2024 Academy Award® Contender for Best Short Film: “Miserable Miracle” by Ryo Orikasa

Welcome to Cartoon Brew's spotlight series highlighting animated short films that have qualified for the 2024 Academy Awards. There are several ways for a film to qualify for an award. In this edition, we will focus on films that have won an Oscar-eligible award at a festival that is eligible for the Academy Awards.

Today's short film is “Miserable Miracle” by Ryo Orikasa of Japan. The Japanese-French-Canadian co-production won the Grand Prix at this year's Ottawa International Animated Film Festival and qualified for an Academy Award.

“Miserable Miracle” is an animated adaptation of the book of the same name by Henri Michaux (1956).
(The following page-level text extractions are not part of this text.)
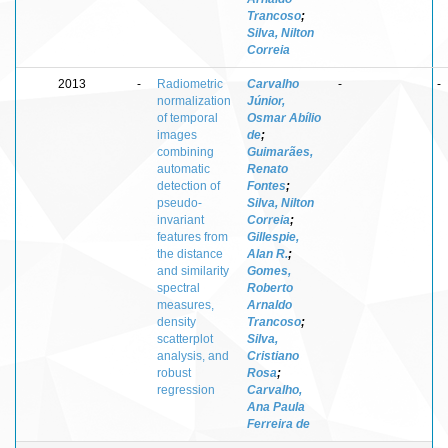
Trancoso
;
Silva, Nilton
Correia
2013
-
Radiometric
Carvalho
-
-
normalization
Júnior,
of temporal
Osmar Abílio
images
de
;
combining
Guimarães,
automatic
Renato
detection of
Fontes
;
pseudo-
Silva, Nilton
invariant
Correia
;
features from
Gillespie,
the distance
Alan R.
;
and similarity
Gomes,
spectral
Roberto
measures,
Arnaldo
density
Trancoso
;
scatterplot
Silva,
analysis, and
Cristiano
robust
Rosa
;
regression
Carvalho,
Ana Paula
Ferreira de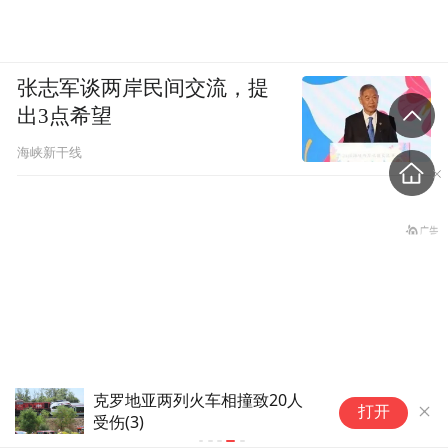
张志军谈两岸民间交流，提
出3点希望
海峡新干线
克罗地亚两列火车相撞致20人
打开
受伤(3)
央视曝光！超8成睫毛胶样品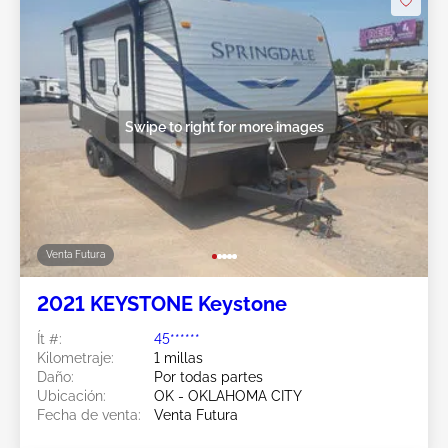
Swipe to right for more images
Venta Futura
2021 KEYSTONE Keystone
Ít #:
45******
Kilometraje:
1 millas
Daño:
Por todas partes
Ubicación:
OK - OKLAHOMA CITY
Fecha de venta:
Venta Futura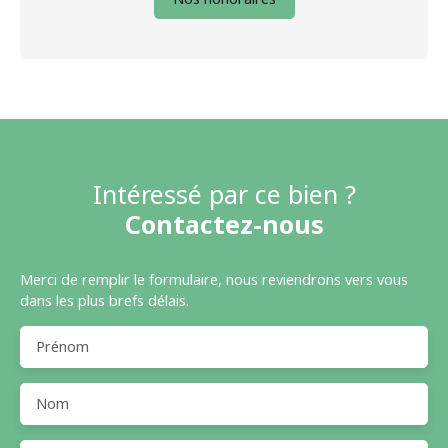
Intéressé par ce bien ?
Contactez-nous
Merci de remplir le formulaire, nous reviendrons vers vous
dans les plus brefs délais.
Prénom
Nom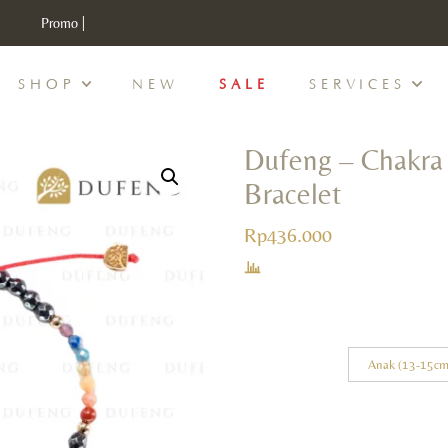
Promo |
Discount Min IDR 500K Purchase , CODE : DUFENG20
SHOP
NEW
SALE
SERVICES
Dufeng – Chakra 
Bracelet
Rp
436.000
Anak (13-15cm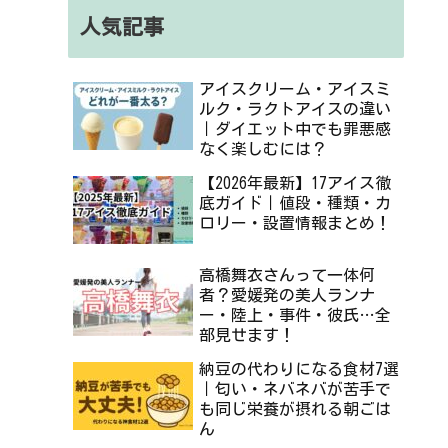
人気記事
アイスクリーム・アイスミ
ルク・ラクトアイスの違い
｜ダイエット中でも罪悪感
なく楽しむには？
【2026年最新】17アイス徹
底ガイド｜値段・種類・カ
ロリー・設置情報まとめ！
高橋舞衣さんって一体何
者？愛媛発の美人ランナ
ー・陸上・事件・彼氏…全
部見せます！
納豆の代わりになる食材7選
｜匂い・ネバネバが苦手で
も同じ栄養が摂れる朝ごは
ん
The work pushes the limits of language and perception, linking sound, meaning, form, and movement. In this short film, as the narrator reads the author's words, lines of text from the book fill the screen, vibrate, and deform, causing individual letters to break or become stick figures.
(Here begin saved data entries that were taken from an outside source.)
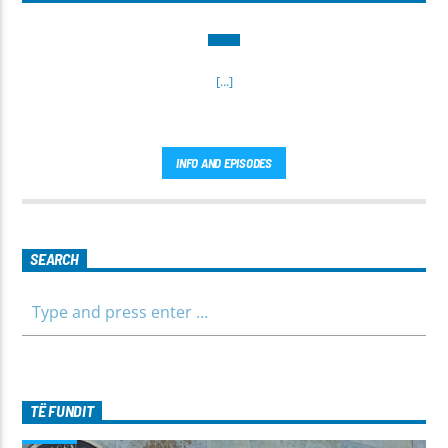
[...]
INFO AND EPISODES
SEARCH
TË FUNDIT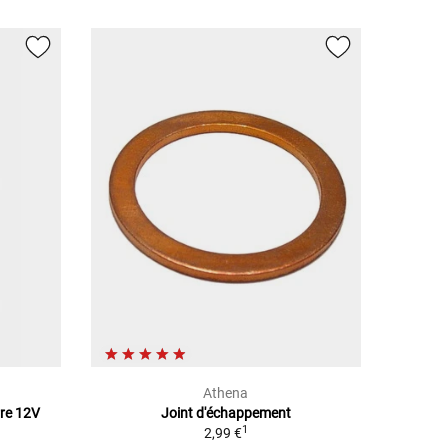
Athena
rre 12V
Joint d'échappement
1
2,99 €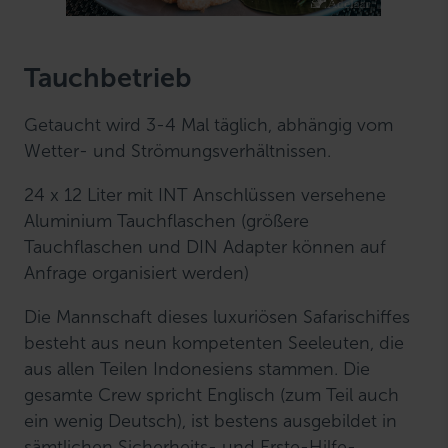
Tauchbetrieb
Getaucht wird 3-4 Mal täglich, abhängig vom
Wetter- und Strömungsverhältnissen.
24 x 12 Liter mit INT Anschlüssen versehene
Aluminium Tauchflaschen (größere
Tauchflaschen und DIN Adapter können auf
Anfrage organisiert werden)
Die Mannschaft dieses luxuriösen Safarischiffes
besteht aus neun kompetenten Seeleuten, die
aus allen Teilen Indonesiens stammen. Die
gesamte Crew spricht Englisch (zum Teil auch
ein wenig Deutsch), ist bestens ausgebildet in
sämtlichen Sicherheits- und Erste-Hilfe-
Cartoon Brew: How did Orikasa-san first encounter Michaux's writing and what was your initial reaction to his work? About 15 years ago, I happened upon a book by Henri Michaux in a used bookstore in Tokyo and was struck by the evocative power of his writing and the surreal imagery. At the same time, I was strongly surprised and moved by the author's observation of strange situations, but also by the calmness of his writing style and the way they coexist.

What attracted you to this story and concept, and what made you decide to direct this film? The film depicts surreal scenes, incredible violence, and disasters. In an abstract way, I have the intuition that we cannot use ordinary language to think about disasters; we have to reinvent language. In Henri Michaux's original text, the word “anopodokotolotopadnodrome” appears. I think I was asking myself to create a new language so that these particular words could be accepted as universal.
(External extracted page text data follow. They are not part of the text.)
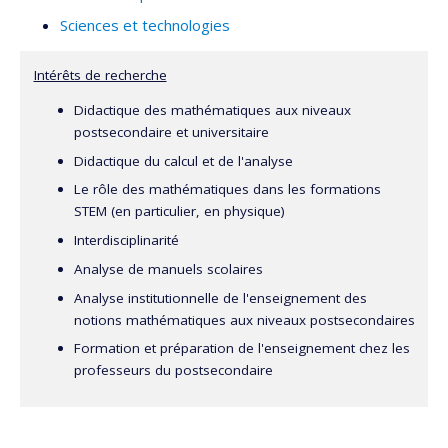
Sciences et technologies
Intérêts de recherche
Didactique des mathématiques aux niveaux
postsecondaire et universitaire
Didactique du calcul et de l'analyse
Le rôle des mathématiques dans les formations
STEM (en particulier, en physique)
Interdisciplinarité
Analyse de manuels scolaires
Analyse institutionnelle de l'enseignement des
notions mathématiques aux niveaux postsecondaires
Formation et préparation de l'enseignement chez les
professeurs du postsecondaire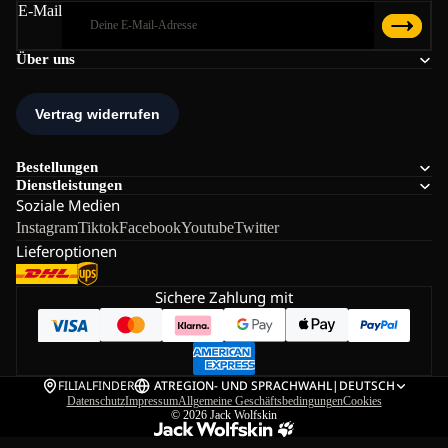
E-Mail
Über uns
Bestellungen
Dienstleistungen
Soziale Medien
Instagram
Tiktok
Facebook
Youtube
Twitter
Lieferoptionen
Sichere Zahlung mit
FILIALFINDER
AT
REGION- UND SPRACHWAHL
|
DEUTSCH
Datenschutz
Impressum
Allgemeine Geschäftsbedingungen
Cookies
© 2026
Jack Wolfskin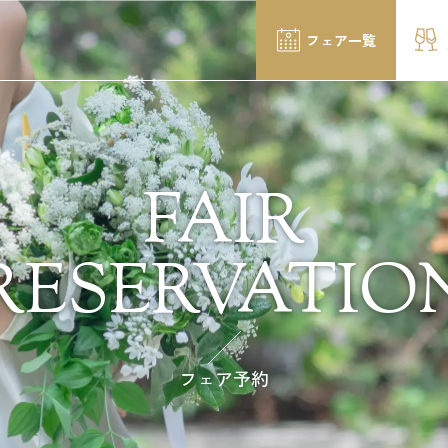
フェア一覧
FAIR
RESERVATIO
フェア予約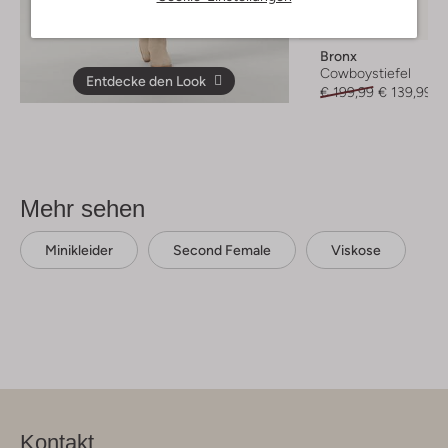
Letzter Artikel
-30%
Bronx
Cowboystiefel
Entdecke den Look
€ 199,99
€ 139,99
Mehr sehen
Minikleider
Second Female
Viskose
Kontakt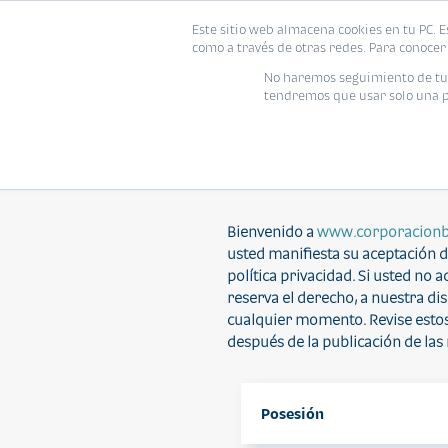
Este sitio web almacena cookies en tu PC. E
como a través de otras redes. Para conocer 
No haremos seguimiento de tu i
tendremos que usar solo una pe
POR FAVOR LEA ESTOS TÉRMINOS
Bienvenido a
www.corporacionb
usted manifiesta su aceptación d
política privacidad. Si usted no a
reserva el derecho, a nuestra di
cualquier momento. Revise estos
después de la publicación de las
Posesión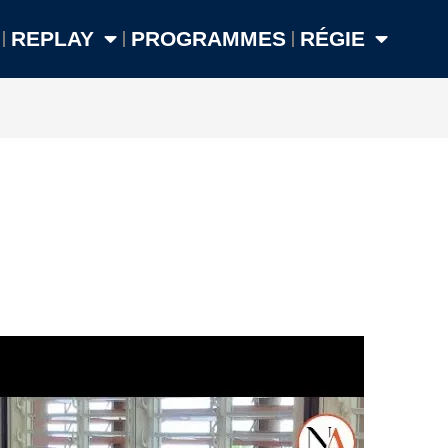
REPLAY
PROGRAMMES
RÉGIE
What did you learn about the production side, the filmmaking side, the creative side, or the subject matter through the experience of making this film? In a way, I spent five years reading a single text, and as time went on, it became more difficult to read because I found so many meanings and images in a single word. Just like in real life, we are expected to deal with misunderstandings and conflicts.

This was my first experience working with a crew, albeit a small one. There were moments of freedom and a more open production. Instead of following the director's instructions to create a single image as a team, each team member acted in his or her own way, and the image emerged as a result. This may be more important than the film itself.

The very analog and classical technique of pencil and ink on paper maintains the connection and intimacy between the image and the physical sensations and emotions that create it. In this project, the paper size used (by us) varied seamlessly from about 3 cm to 40 cm in each scene. This was due to the need for a material and physical rather than a visual approach. In other words, the disaster to be depicted was not an object of objective observation, but rather an object of the active, physical experience that produced it.